Para o deputado federal Evair de Melo (PP-ES), o projeto de lei que prevê a fixação do marco temporal de 5 de outubro de 1988 para a demarcação de terras indígenas, que está há 26 anos sendo debatido no Congresso Nacional, fomenta a pacificação no campo.

“Precisamos de paz no campo no Brasil. O Congresso Nacional precisa avançar no processo de regulamentação da lei que prevê a demarcação de terras no Brasil. A aprovação do marco temporal na Câmara representa a vontade de boa parcela dos brasileiros em solucionar essa questão antiga. Independente do julgamento no STF, precisamos seguir com a análise do projeto de lei no Parlamento. A nossa parte é legislar e [a do] Supremo [é] analisar a constitucionalidade. Somos poderes independentes. É inaceitável que essa proposta empaque por mais tempo. Estamos buscando mais segurança jurídica ao consolidar essa lei. O objetivo não é acabar com as reservas indígenas existentes, mas impedir que falsos índios se apropriem de terras alheias, atuando de má-fé”, explicou o deputado federal capixaba.

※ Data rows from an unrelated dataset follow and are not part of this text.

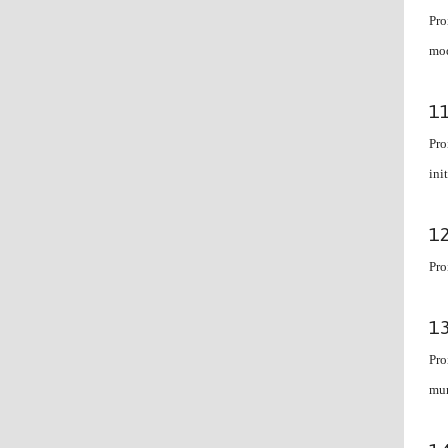
Pro
mod
Pro
ini
Pro
Pro
mun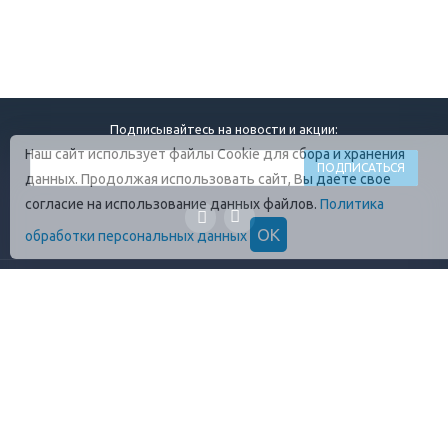
Подписывайтесь на новости и акции:
Наш сайт использует файлы Cookie для сбора и хранения
данных. Продолжая использовать сайт, Вы даете свое
согласие на использование данных файлов.
Политика
ОК
обработки персональных данных
ГЛАВНАЯ
О КОМПАНИИ
ПРОДУКЦИЯ
ОПЛАТА И УСЛОВИЯ
ВАКАНСИИ
КОНТАКТЫ
ПРАВИЛА ХРАНЕНИЯ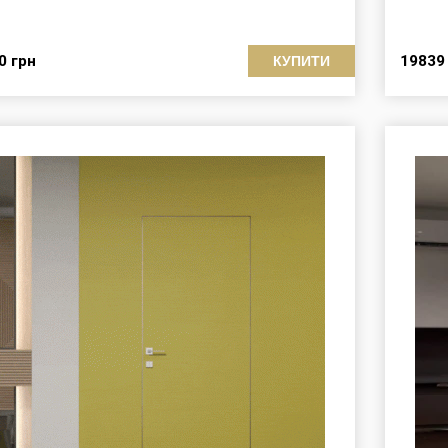
60
грн
1983
КУПИТИ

O deputado federal Zé Trovão (PL-SC) comemorou o "novo prazo" para que o Senado avalie o projeto de lei sobre o tema. “O pedido de vista [no STF] é muito importante, pois nós vamos ganhar mais tempo para aprovar no Senado o PL 490 [do marco temporal]. Vamos dar, definitivamente, aos campos brasileiros paz, tranquilidade e segurança jurídica. Estou muito feliz e confiante com essa notícia”, disse o deputado catarinense em vídeo publicado em sua conta no Twitter.

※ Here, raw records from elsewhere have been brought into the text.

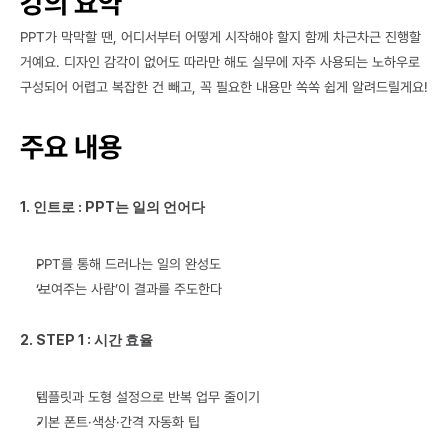
강의 요약
PPT가 막막할 땐, 어디서부터 어떻게 시작해야 할지 함께 차근차근 진행할 
거예요. 디자인 감각이 없어도 따라만 해도 실무에 자주 사용되는 노하우로 
구성되어 어렵고 복잡한 건 빼고, 꼭 필요한 내용만 쏙쏙 쉽게 알려드릴게요!
주요 내용
1. 인트로 : PPT는 일의 언어다
PPT를 통해 드러나는 일의 완성도
‘보여주는 사람’이 결과를 주도한다
2. STEP 1 : 시간 효율
템플릿과 도형 설정으로 반복 업무 줄이기
기본 폰트·색상·간격 자동화 팁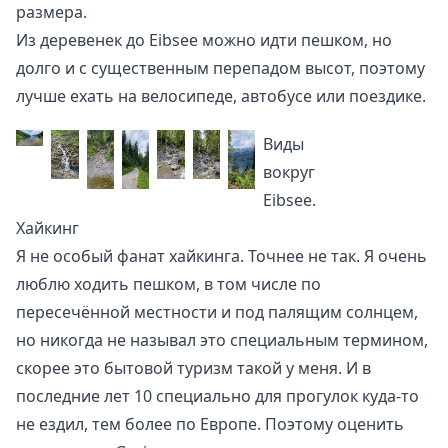
размера.
Из деревенек до Eibsee можно идти пешком, но
долго и с существенным перепадом высот, поэтому
лучше ехать на велосипеде, автобусе или поездике.
Виды
вокруг
Eibsee.
Хайкинг
Я не особый фанат хайкинга. Точнее не так. Я очень
люблю ходить пешком, в том числе по
пересечённой местности и под палящим солнцем,
но никогда не называл это специальным термином,
скорее это бытовой туризм такой у меня. И в
последние лет 10 специально для прогулок куда-то
не ездил, тем более по Европе. Поэтому оценить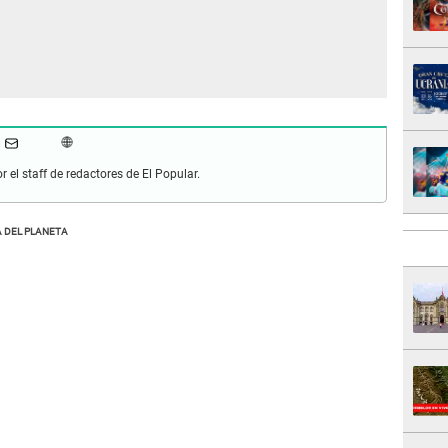
r el staff de redactores de El Popular.
 DEL PLANETA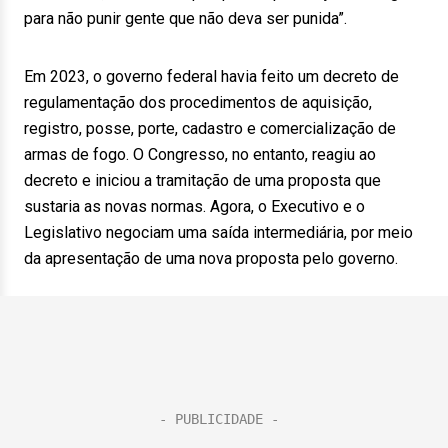
para não punir gente que não deva ser punida”.
Em 2023, o governo federal havia feito um decreto de
regulamentação dos procedimentos de aquisição,
registro, posse, porte, cadastro e comercialização de
armas de fogo. O Congresso, no entanto, reagiu ao
decreto e iniciou a tramitação de uma proposta que
sustaria as novas normas. Agora, o Executivo e o
Legislativo negociam uma saída intermediária, por meio
da apresentação de uma nova proposta pelo governo.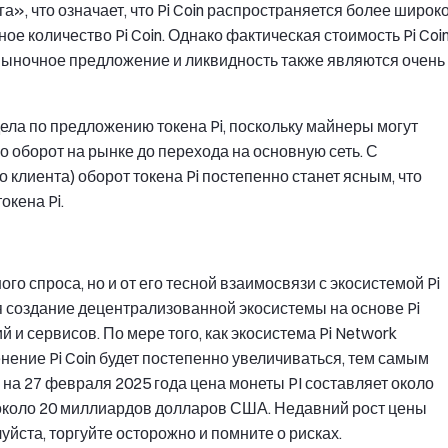
», что означает, что Pi Coin распространяется более широко
ое количество Pi Coin. Однако фактическая стоимость Pi Coi
Рыночное предложение и ликвидность также являются очень
ела по предложению токена Pi, поскольку майнеры могут
о оборот на рынке до перехода на основную сеть. С
клиента) оборот токена Pi постепенно станет ясным, что
окена Pi.
ого спроса, но и от его тесной взаимосвязи с экосистемой Pi
я создание децентрализованной экосистемы на основе Pi
и сервисов. По мере того, как экосистема Pi Network
ение Pi Coin будет постепенно увеличиваться, тем самым
 на 27 февраля 2025 года цена монеты PI составляет около
 около 20 миллиардов долларов США. Недавний рост цены
уйста, торгуйте осторожно и помните о рисках.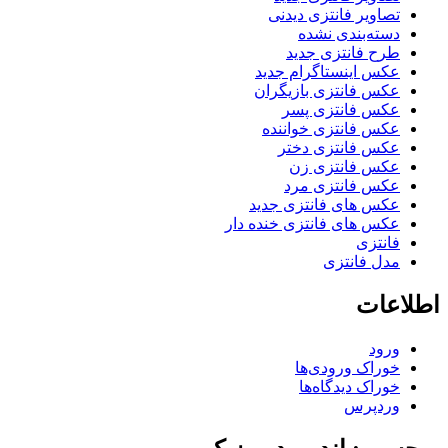
تصاویر فانتزی دیدنی
دسته‌بندی نشده
طرح فانتزی جدید
عکس اینستاگرام جدید
عکس فانتزی بازیگران
عکس فانتزی پسر
عکس فانتزی خواننده
عکس فانتزی دختر
عکس فانتزی زن
عکس فانتزی مرد
عکس های فانتزی جدید
عکس های فانتزی خنده دار
فانتزی
مدل فانتزی
اطلاعات
ورود
خوراک ورودی‌ها
خوراک دیدگاه‌ها
وردپرس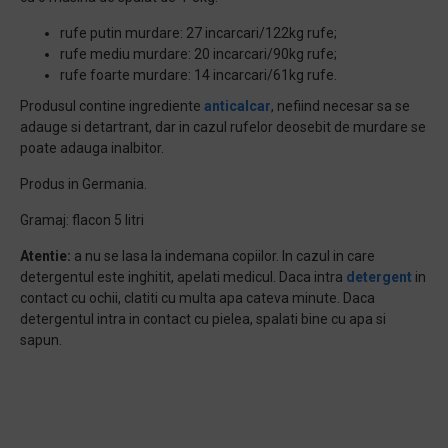
rufe putin murdare: 27 incarcari/122kg rufe;
rufe mediu murdare: 20 incarcari/90kg rufe;
rufe foarte murdare: 14 incarcari/61kg rufe.
Produsul contine ingrediente
anticalcar
, nefiind necesar sa se
adauge si detartrant, dar in cazul rufelor deosebit de murdare se
poate adauga inalbitor.
Produs in Germania.
Gramaj: flacon 5 litri
Atentie:
a nu se lasa la indemana copiilor. In cazul in care
detergentul este inghitit, apelati medicul. Daca intra
detergent
in
contact cu ochii, clatiti cu multa apa cateva minute. Daca
detergentul intra in contact cu pielea, spalati bine cu apa si
sapun.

Voto contrário com “meio termo” da indenização também não agradou indigenistas, mas ministério diz que foi "avanço"

Apesar de ser contrário ao marco temporal, o “meio termo” proposto pelo ministro Alexandre de Moraes foi recebido com certa rejeição por organizações ligadas aos povos indígenas. A Articulação dos Povos Indígenas do Brasil (Apib) avaliou como “problemático” o voto proferido pelo ministro na retomada do julgamento pelo STF.

Em nota publicada em seu site oficial, a organização disse que o voto “meio termo” pode trazer insegurança jurídica para os indígenas. “O que mais nos preocupa neste voto do ministro é a indenização prévia. Isso quer dizer que as pessoas podem pagar pelo território e já adentrar nele. Isso pode gerar confusão interna entre os parentes e uma insegurança jurídica. Não se concilia direitos indígenas. Não tem meio termo para nós”, disse Maurício Terena, advogado indígena e coordenador jurídico da Apib.

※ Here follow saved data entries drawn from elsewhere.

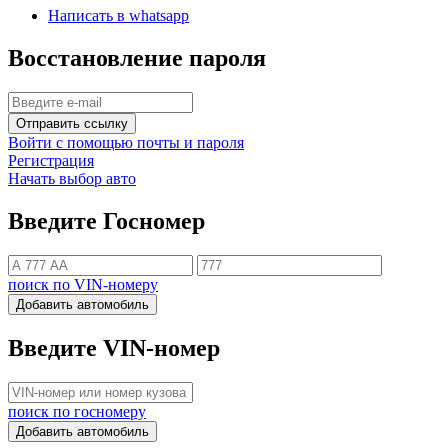
Написать в whatsapp
Восстановление пароля
Отправить ссылку
Войти с помощью почты и пароля
Регистрация
Начать выбор авто
Введите Госномер
поиск по VIN-номеру
Добавить автомобиль
Введите VIN-номер
поиск по госномеру
Добавить автомобиль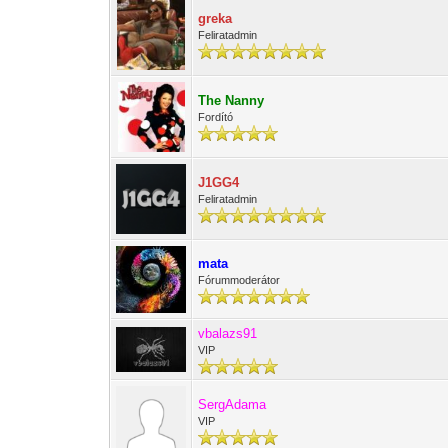
greka
Feliratadmin
The Nanny
Fordító
J1GG4
Feliratadmin
mata
Fórummoderátor
vbalazs91
VIP
SergAdama
VIP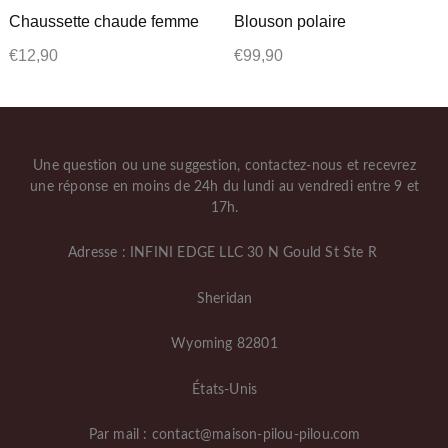
Chaussette chaude femme
Blouson polaire
€
12,90
€
99,90
Une question ou une suggestion, contactez-nous et recevrez
une réponse en moins de 24h du lundi au vendredi entre 9 et
17h.
Adresse : INFINI EDGE LLC 30 N Gould St Ste R
Sheridan
Wyoming 82801
États-Unis
Par mail : contact@maison-pilou-pilou.com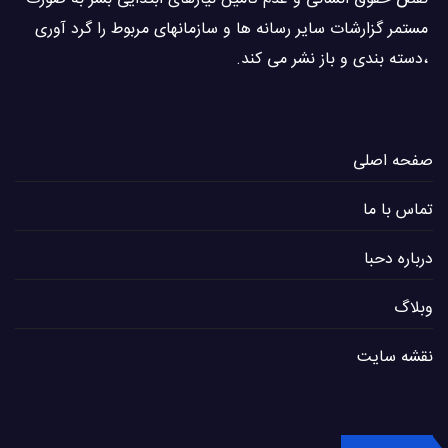
مستمر گزارشات سایر رسانه ها و سازمانهای مربوط را گرد آوری
،دسته بندی و باز نشر می كند.
صفحه اصلی
تماس با ما
درباره دحبا
وبلاگ
نقشه سایت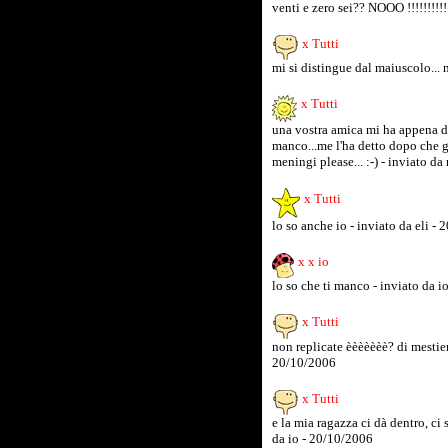
venti e zero sei?? NOOO !!!!!!!!!!
x Tutti
mi si distingue dal maiuscolo... 
x Tutti
una vostra amica mi ha appena 
manco...me l'ha detto dopo che gl
meningi please... :-) - inviato d
x Tutti
lo so anche io - inviato da eli -
x x io
lo so che ti manco - inviato da 
x Tutti
non replicate èèèèèèè? di mestiere
20/10/2006
x Tutti
e la mia ragazza ci dà dentro, ci 
da io - 20/10/2006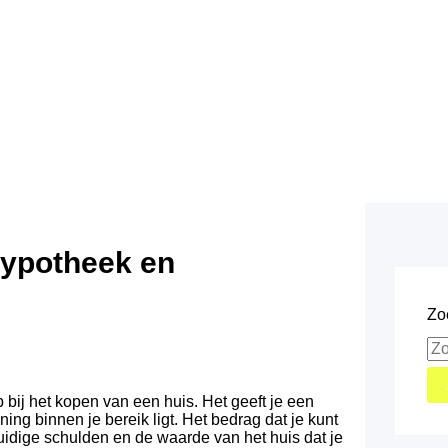
hypotheek en
Zo
bij het kopen van een huis. Het geeft je een
ing binnen je bereik ligt. Het bedrag dat je kunt
huidige schulden en de waarde van het huis dat je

Já o Conselho Indigenista Missionário (Cimi) evidenciou a busca por “paz social” pontuada por Moraes, mas enfatizou que não retirar direitos dos povos originários é uma causa indiscutível. “Em seu voto, o ministro Alexandre de Moraes rechaçou o marco temporal, trouxe toda questão da violência contra as populações indígenas historicamente, lembrando 1865 com a Guerra do Paraguai e a promessa do Imperador, e a necessidade de encontrar um caminho de paz social. [...] Não retirar o direito dos povos originários é uma causa indiscutível”, disse dom Roque Paloschi, presidente do Conselho Indigenista Missionário (Cimi) e arcebispo de Porto Velho (RO).

Em contrapartida, o Ministério dos Povos Indígenas (MPI) definiu o voto de Moraes como um “avanço” em nota publicada no site oficial após a sessão de julgamento. “A expectativa do MPI é que o processo seja retomado o mais rapidamente possível e que o STF exerça sua função de guardião da Constituição Federal e encerre de vez essa tese inconstitucional de que a data de promulgação da Carta Magna é considerada a data limite para aferição do direito dos povos originários sobre sua terra”, pontuou o MPI.

A ministra dos Povos Indígenas, Sonia Guajajara, acompanhou o julgamento do marco temporal no plenário do STF, junto de cerca de 50 indígenas. O STF informou que as lideranças indígenas vieram do Nordeste, do Sudeste, do Sul e do Norte do país, entre eles representantes da Terra Indígena Raposa Serra do Sol (RR).